Work to complete: Your response should be the lines from the one containing "black game controller [216,523,280,563]" through the end of the material, copied exactly and with nothing added.

Given material:
※

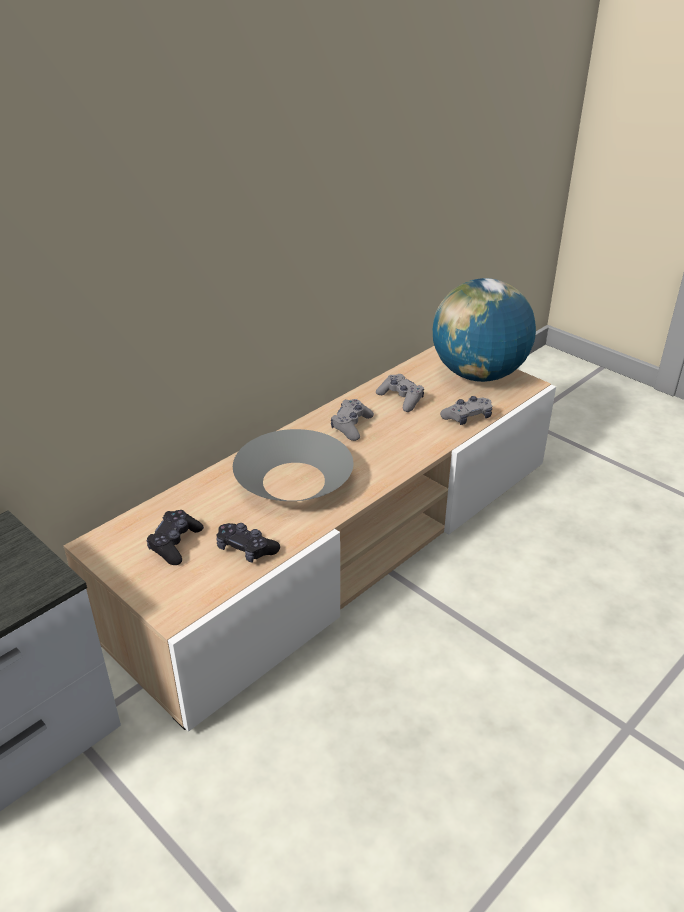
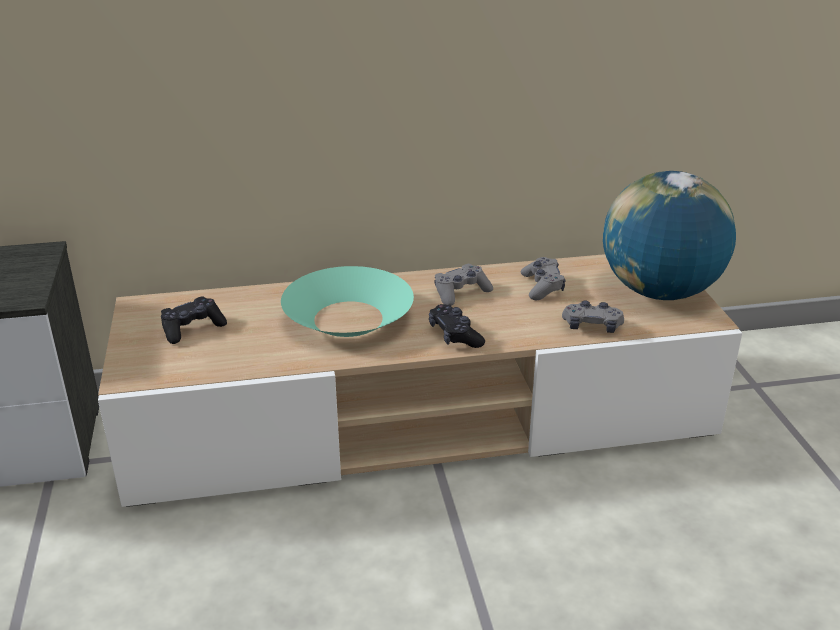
camera: 35 degrees right, 5 degrees down
black game controller [216,523,280,563] -> black game controller moved to [429,304,485,348]
grey bowl [233,429,353,501] -> turquoise bowl [281,266,414,337]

※

Problem solution:
black game controller [216,523,280,563] -> black game controller moved to [429,304,485,348]
grey bowl [233,429,353,501] -> turquoise bowl [281,266,414,337]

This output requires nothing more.